DATA TO USE Start Marker
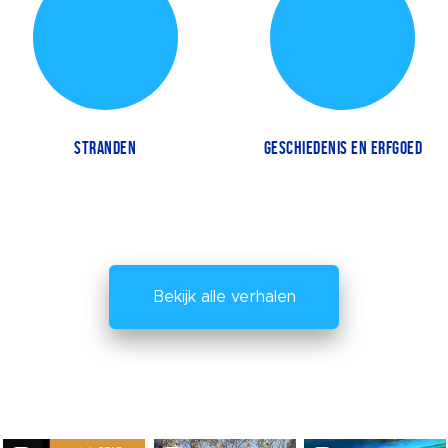
STRANDEN
GESCHIEDENIS EN ERFGOED
Bekijk alle verhalen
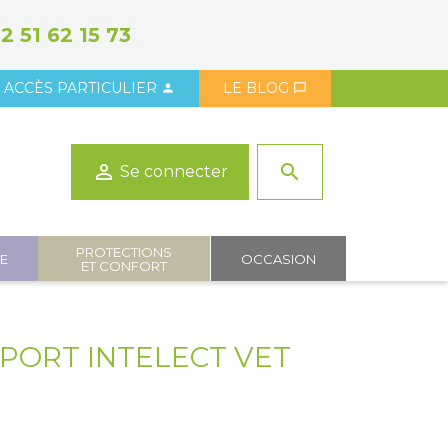
2 51 62 15 73
ACCÈS PARTICULIER
LE BLOG



search
Se connecter
PROTECTIONS
IE
OCCASION
ET CONFORT
PORT INTELECT VET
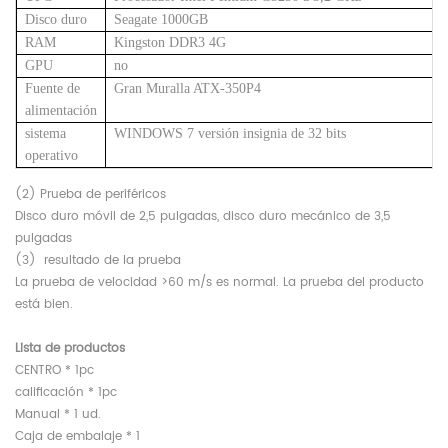
Disco duro
Seagate 1000GB
RAM
Kingston DDR3 4G
GPU
no
Fuente de
Gran Muralla ATX-350P4
alimentación
sistema
WINDOWS 7 versión insignia de 32 bits
operativo
(2)
Prueba de periféricos
Disco duro móvil de 2,5 pulgadas, disco duro mecánico de 3,5
pulgadas
(3)
resultado de la prueba
La prueba de velocidad >60 m/s es normal. La prueba del producto
está bien.
Lista de productos
CENTRO * 1pc
calificación * 1pc
Manual * 1 ud.
Caja de embalaje * 1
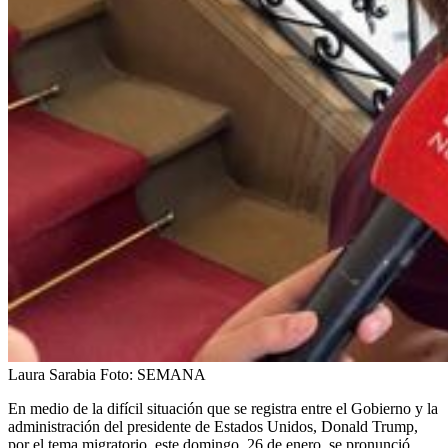
Laura Sarabia
Foto:
SEMANA
En medio de la difícil situación que se registra entre el Gobierno y la
administración del presidente de Estados Unidos, Donald Trump,
por el tema migratorio, este domingo, 26 de enero, se pronunció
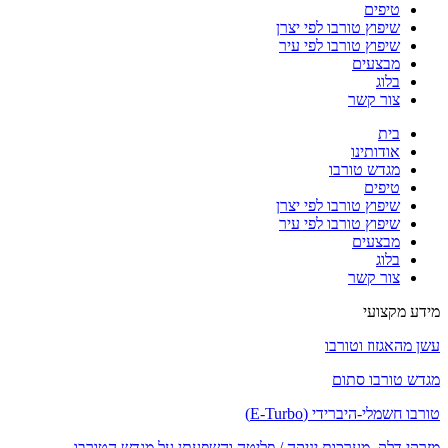
טיפים
שיפוץ טורבו לפי יצרן
שיפוץ טורבו לפי עיר
מבצעים
בלוג
צור קשר
בית
אודותינו
מגדש טורבו
טיפים
שיפוץ טורבו לפי יצרן
שיפוץ טורבו לפי עיר
מבצעים
בלוג
צור קשר
מידע מקצועי
עשן מהאגזוז וטורבו
מגדש טורבו סתום
טורבו חשמלי-היברידי (E-Turbo)
מזרקי דלק, מערכות יניקה / פליטה והשפעתן על מגדש הטורבו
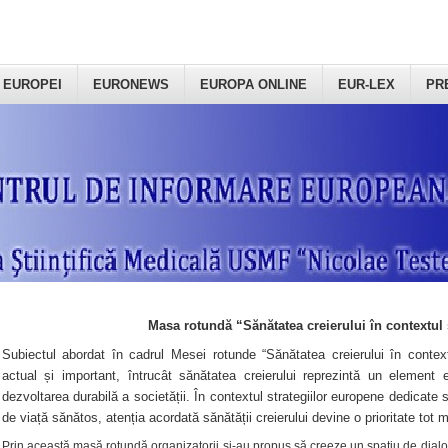
 EUROPEI
EURONEWS
EUROPA ONLINE
EUR-LEX
PR
Masa rotundă “Sănătatea creierului în contextul 
Subiectul abordat în cadrul Mesei rotunde “Sănătatea creierului în context
actual și important, întrucât sănătatea creierului reprezintă un element e
dezvoltarea durabilă a societății. În contextul strategiilor europene dedicate s
de viață sănătos, atenția acordată sănătății creierului devine o prioritate tot 
Prin această masă rotundă organizatorii şi-au propus să creeze un spațiu de dialog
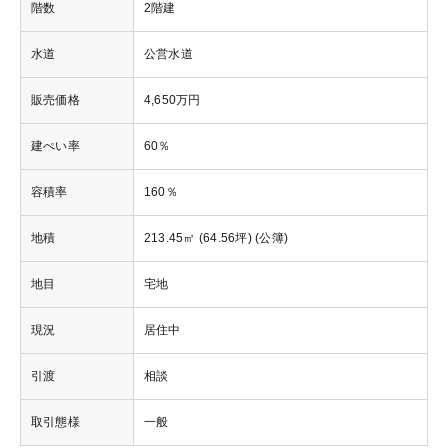
階数
2階建
水道
公営水道
販売価格
4,650万円
建ぺい率
60％
容積率
160％
地積
213.45㎡ (64.56坪) (公簿)
地目
宅地
現況
居住中
引渡
相談
取引態様
一般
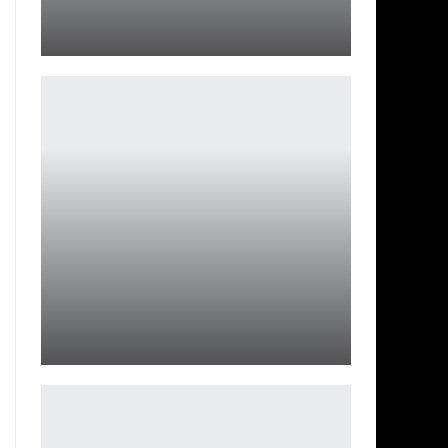
Третий DLC Atomic Heart: тизер с огромным роботом
Петрович
Dark Messiah получит Community Edition с
поддержкой Steam
Leon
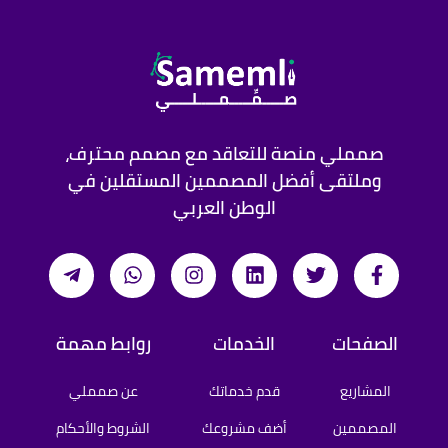
مع وجود المحتوى والهوية البصرية جاهزين، سنركز على 
تقديم تصاميم جذابة وتنسيق المحتوى بما يتناسب مع 
نحن مستعدون للبدء في العمل فورًا، وننتظر منك أي 
صمملي منصة للتعاقد مع مصمم محترف،
وملتقى أفضل المصممين المستقلين في
الوطن العربي
https://www.behance.net/abdullah_balid
الصفحات
الخدمات
روابط مهمة
المشاريع
قدم خدماتك
عن صمملي
المصممين
أضف مشروعك
الشروط والأحكام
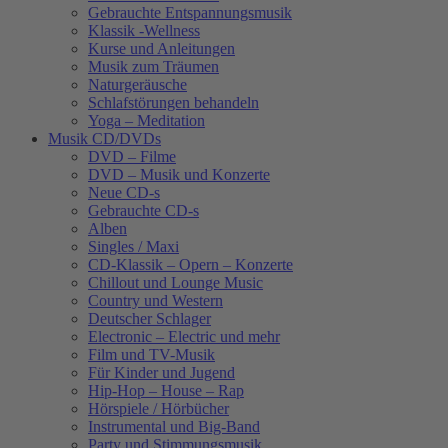
Gebrauchte Entspannungsmusik
Klassik -Wellness
Kurse und Anleitungen
Musik zum Träumen
Naturgeräusche
Schlafstörungen behandeln
Yoga – Meditation
Musik CD/DVDs
DVD – Filme
DVD – Musik und Konzerte
Neue CD-s
Gebrauchte CD-s
Alben
Singles / Maxi
CD-Klassik – Opern – Konzerte
Chillout und Lounge Music
Country und Western
Deutscher Schlager
Electronic – Electric und mehr
Film und TV-Musik
Für Kinder und Jugend
Hip-Hop – House – Rap
Hörspiele / Hörbücher
Instrumental und Big-Band
Party und Stimmungsmusik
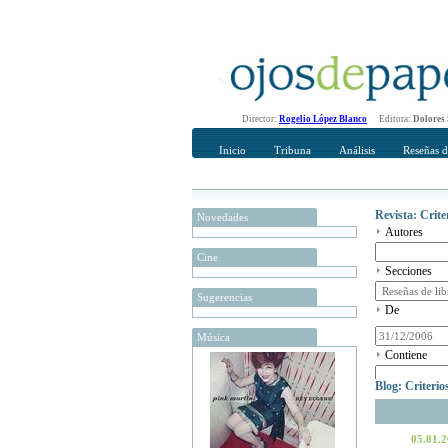
Director:
Rogelio López Blanco
Editora:
Dolores
Inicio
Tribuna
Análisis
Reseñas d
Revista: Crit
Novedades
Autores
Cine
Secciones
Sugerencias
De
Música
Contiene
Blog: Criteri
05.01.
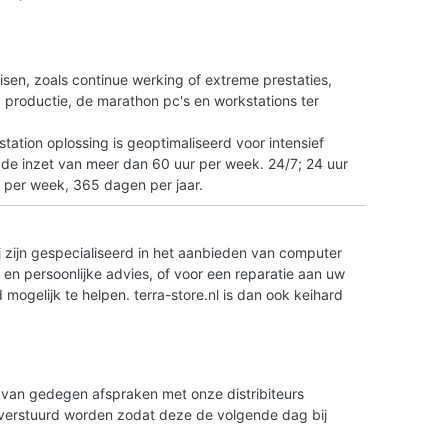
n
isen, zoals continue werking of extreme prestaties,
tO productie, de marathon pc's en workstations ter
ation oplossing is geoptimaliseerd voor intensief
 de inzet van meer dan 60 uur per week. 24/7; 24 uur
 per week, 365 dagen per jaar.
 zijn gespecialiseerd in het aanbieden van computer
en persoonlijke advies, of voor een reparatie aan uw
ogelijk te helpen. terra-store.nl is dan ook keihard
is van gedegen afspraken met onze distribiteurs
g verstuurd worden zodat deze de volgende dag bij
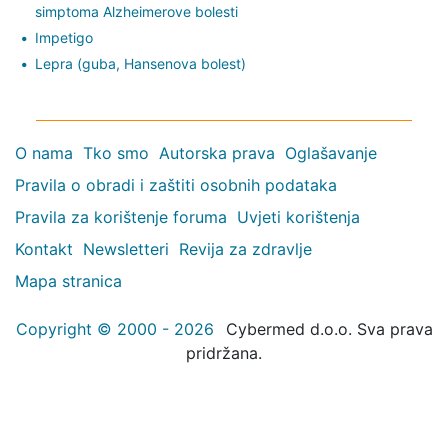
simptoma Alzheimerove bolesti
Impetigo
Lepra (guba, Hansenova bolest)
O nama
Tko smo
Autorska prava
Oglašavanje
Pravila o obradi i zaštiti osobnih podataka
Pravila za korištenje foruma
Uvjeti korištenja
Kontakt
Newsletteri
Revija za zdravlje
Mapa stranica
Copyright © 2000 - 2026
Cybermed d.o.o. Sva prava
pridržana.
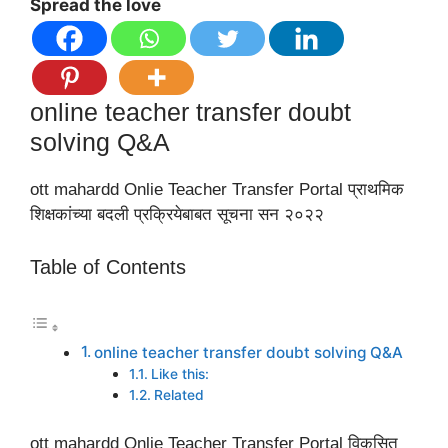
Spread the love
online teacher transfer doubt
solving Q&A
ott mahardd Onlie Teacher Transfer Portal प्राथमिक
शिक्षकांच्या बदली प्रक्रियेबाबत सूचना सन २०२२
Table of Contents
online teacher transfer doubt solving Q&A
Like this:
Related
ott mahardd Onlie Teacher Transfer Portal विकसित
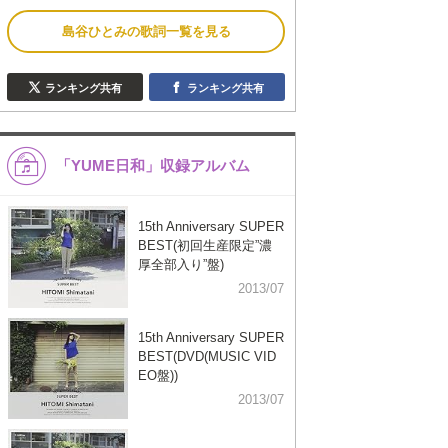
島谷ひとみの歌詞一覧を見る
ランキング共有
ランキング共有
「YUME日和」収録アルバム
15th Anniversary SUPER
BEST(初回生産限定”濃
厚全部入り”盤)
2013/07
15th Anniversary SUPER
BEST(DVD(MUSIC VID
EO盤))
2013/07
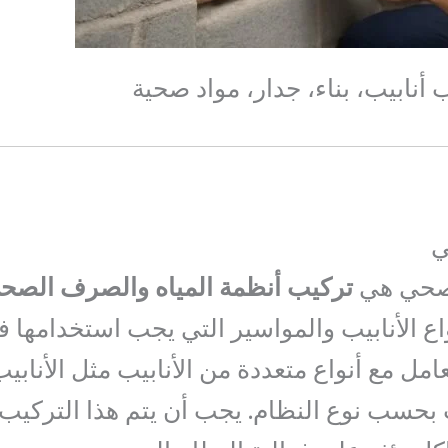
نابيب، بناء، جدار، مواد صحية
الصحي هي
تركيب أنظمة المياه والصرف الصح
اع الأنابيب والمواسير التي يجب استخدامها 
مل مع أنواع متعددة من الأنابيب مثل الأنابي
سب بحسب نوع النظام. يجب أن يتم هذا التركيب 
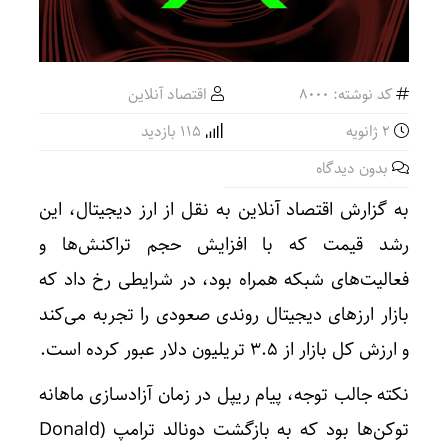
کد نوشته: 8000
اقتصاد آنلاین
2 ژانویه
115 بازدید
بدون دیدگاه
به گزارش اقتصاد آنلاین به نقل از ارز دیجیتال، این
رشد قیمت که با افزایش حجم تراکنش‌ها و
فعالیت‌های شبکه همراه بود، در شرایطی رخ داد که
بازار ارزهای دیجیتال روندی صعودی را تجربه می‌کند
و ارزش کل بازار از ۳.۵ تریلیون دلار عبور کرده است.
نکته جالب توجه، پیام ریپل در زمان آزادسازی ماهانه
توکن‌ها بود که به بازگشت دونالد ترامپ (Donald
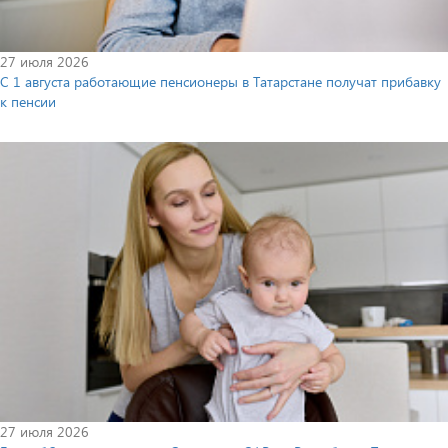
27 июля 2026
С 1 августа работающие пенсионеры в Татарстане получат прибавку
к пенсии
27 июля 2026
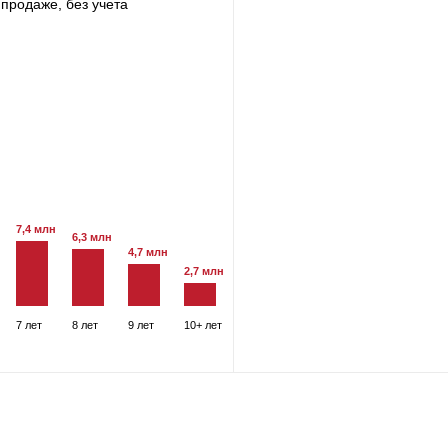
продаже, без учета
7,4 млн
6,3 млн
4,7 млн
2,7 млн
7 лет
8 лет
9 лет
10+ лет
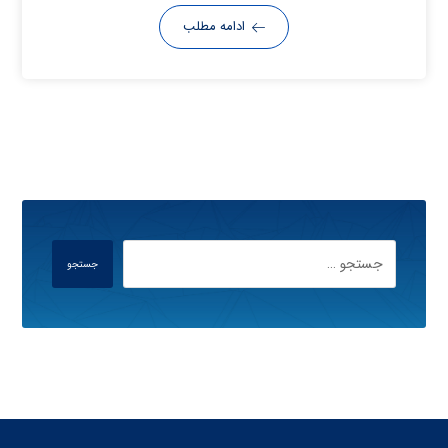
ادامه مطلب
جستجو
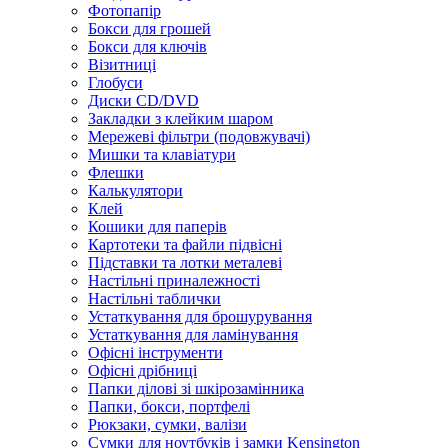
Фотопапір
Бокси для грошей
Бокси для ключів
Візитниці
Глобуси
Диски CD/DVD
Закладки з клейким шаром
Мережеві фільтри (подовжувачі)
Мишки та клавіатури
Флешки
Калькулятори
Клей
Кошики для паперів
Картотеки та файли підвісні
Підставки та лотки металеві
Настільні приналежності
Настільні таблички
Устаткування для брошурування
Устаткування для ламінування
Офісні інструменти
Офісні дрібниці
Папки ділові зі шкірозамінника
Папки, бокси, портфелі
Рюкзаки, сумки, валізи
Сумки для ноутбуків і замки Kensington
DATA TO USE End Marker
• _WRITTEN TASK_
Without the pictures, restate all the entries above exactly.

• _OUTPUT FOR THIS EXERCISE_
STRANDEN
GESCHIEDENIS EN ERFGOED
Bekijk alle verhalen
2 51 62 15 73
ACCÈS PARTICULIER
LE BLOG



search
Se connecter
PROTECTIONS
IE
OCCASION
ET CONFORT
PORT INTELECT VET
Disco duro
Seagate 1000GB
RAM
Kingston DDR3 4G
GPU
no
Fuente de
Gran Muralla ATX-350P4
alimentación
sistema
WINDOWS 7 versión insignia de 32 bits
operativo
(2)
Prueba de periféricos
Disco duro móvil de 2,5 pulgadas, disco duro mecánico de 3,5
pulgadas
(3)
resultado de la prueba
La prueba de velocidad >60 m/s es normal. La prueba del producto
está bien.
Lista de productos
CENTRO * 1pc
calificación * 1pc
Manual * 1 ud.
Caja de embalaje * 1
Laura Sarabia
Foto:
SEMANA
En medio de la difícil situación que se registra entre el Gobierno y la
administración del presidente de Estados Unidos, Donald Trump,
por el tema migratorio, este domingo, 26 de enero, se pronunció
טיפים
שיפוץ טורבו לפי יצרן
שיפוץ טורבו לפי עיר
מבצעים
בלוג
צור קשר
בית
אודותינו
מגדש טורבו
טיפים
שיפוץ טורבו לפי יצרן
שיפוץ טורבו לפי עיר
מבצעים
בלוג
צור קשר
מידע מקצועי
עשן מהאגזוז וטורבו
מגדש טורבו סתום
טורבו חשמלי-היברידי (E-Turbo)
מזרקי דלק, מערכות יניקה / פליטה והשפעתן על מגדש הטורבו
 EUROPEI
EURONEWS
EUROPA ONLINE
EUR-LEX
PR
Masa rotundă “Sănătatea creierului în contextul 
Subiectul abordat în cadrul Mesei rotunde “Sănătatea creierului în context
actual și important, întrucât sănătatea creierului reprezintă un element e
dezvoltarea durabilă a societății. În contextul strategiilor europene dedicate s
de viață sănătos, atenția acordată sănătății creierului devine o prioritate tot 
Prin această masă rotundă organizatorii şi-au propus să creeze un spațiu de dialog
階数
2階建
水道
公営水道
販売価格
4,650万円
建ぺい率
60％
容積率
160％
地積
213.45㎡ (64.56坪) (公簿)
地目
宅地
現況
居住中
引渡
相談
取引態様
一般
Третий DLC Atomic Heart: тизер с огромным роботом
Петрович
Dark Messiah получит Community Edition с
поддержкой Steam
Leon
مع وجود المحتوى والهوية البصرية جاهزين، سنركز على 
تقديم تصاميم جذابة وتنسيق المحتوى بما يتناسب مع 
نحن مستعدون للبدء في العمل فورًا، وننتظر منك أي 
صمملي منصة للتعاقد مع مصمم محترف،
وملتقى أفضل المصممين المستقلين في
الوطن العربي
https://www.behance.net/abdullah_balid
الصفحات
الخدمات
روابط مهمة
المشاريع
قدم خدماتك
عن صمملي
المصممين
أضف مشروعك
الشروط والأحكام
Gebrauchte Entspannungsmusik
Klassik -Wellness
Kurse und Anleitungen
Musik zum Träumen
Naturgeräusche
Schlafstörungen behandeln
Yoga – Meditation
Musik CD/DVDs
DVD – Filme
DVD – Musik und Konzerte
Neue CD-s
Gebrauchte CD-s
Alben
Singles / Maxi
CD-Klassik – Opern – Konzerte
Chillout und Lounge Music
Country und Western
Deutscher Schlager
Electronic – Electric und mehr
Film und TV-Musik
Für Kinder und Jugend
Hip-Hop – House – Rap
Hörspiele / Hörbücher
Instrumental und Big-Band
Party und Stimmungsmusik
Director:
Rogelio López Blanco
Editora:
Dolores
Inicio
Tribuna
Análisis
Reseñas d
Revista: Crit
Novedades
Autores
Cine
Secciones
Sugerencias
De
Música
Contiene
Blog: Criteri
05.01.
n
isen, zoals continue werking of extreme prestaties,
tO productie, de marathon pc's en workstations ter
ation oplossing is geoptimaliseerd voor intensief
 de inzet van meer dan 60 uur per week. 24/7; 24 uur
 per week, 365 dagen per jaar.
 zijn gespecialiseerd in het aanbieden van computer
en persoonlijke advies, of voor een reparatie aan uw
ogelijk te helpen. terra-store.nl is dan ook keihard
is van gedegen afspraken met onze distribiteurs
g verstuurd worden zodat deze de volgende dag bij
simptoma Alzheimerove bolesti
Impetigo
Lepra (guba, Hansenova bolest)
O nama
Tko smo
Autorska prava
Oglašavanje
Pravila o obradi i zaštiti osobnih podataka
Pravila za korištenje foruma
Uvjeti korištenja
Kontakt
Newsletteri
Revija za zdravlje
Mapa stranica
Copyright © 2000 - 2026
Cybermed d.o.o. Sva prava
pridržana.
Spread the love
online teacher transfer doubt
solving Q&A
ott mahardd Onlie Teacher Transfer Portal प्राथमिक
शिक्षकांच्या बदली प्रक्रियेबाबत सूचना सन २०२२
Table of Contents
online teacher transfer doubt solving Q&A
Like this:
Related
ott mahardd Onlie Teacher Transfer Portal विकसित
島谷ひとみの歌詞一覧を見る
ランキング共有
ランキング共有
「YUME日和」収録アルバム
15th Anniversary SUPER
BEST(初回生産限定”濃
厚全部入り”盤)
2013/07
15th Anniversary SUPER
BEST(DVD(MUSIC VID
EO盤))
2013/07
نابيب، بناء، جدار، مواد صحية
الصحي هي
تركيب أنظمة المياه والصرف الصح
اع الأنابيب والمواسير التي يجب استخدامها 
مل مع أنواع متعددة من الأنابيب مثل الأنابي
سب بحسب نوع النظام. يجب أن يتم هذا التركيب 
کد نوشته: 8000
اقتصاد آنلاین
2 ژانویه
115 بازدید
بدون دیدگاه
به گزارش اقتصاد آنلاین به نقل از ارز دیجیتال، این
رشد قیمت که با افزایش حجم تراکنش‌ها و
فعالیت‌های شبکه همراه بود، در شرایطی رخ داد که
بازار ارزهای دیجیتال روندی صعودی را تجربه می‌کند
و ارزش کل بازار از ۳.۵ تریلیون دلار عبور کرده است.
نکته جالب توجه، پیام ریپل در زمان آزادسازی ماهانه
توکن‌ها بود که به بازگشت دونالد ترامپ (Donald
27 июля 2026
С 1 августа работающие пенсионеры в Татарстане получат прибавку
к пенсии
27 июля 2026
продаже, без учета
7,4 млн
6,3 млн
4,7 млн
2,7 млн
7 лет
8 лет
9 лет
10+ лет
ادامه مطلب
جستجو
Фотопапір
Бокси для грошей
Бокси для ключів
Візитниці
Глобуси
Диски CD/DVD
Закладки з клейким шаром
Мережеві фільтри (подовжувачі)
Мишки та клавіатури
Флешки
Калькулятори
Клей
Кошики для паперів
Картотеки та файли підвісні
Підставки та лотки металеві
Настільні приналежності
Настільні таблички
Устаткування для брошурування
Устаткування для ламінування
Офісні інструменти
Офісні дрібниці
Папки ділові зі шкірозамінника
Папки, бокси, портфелі
Рюкзаки, сумки, валізи
Сумки для ноутбуків і замки Kensington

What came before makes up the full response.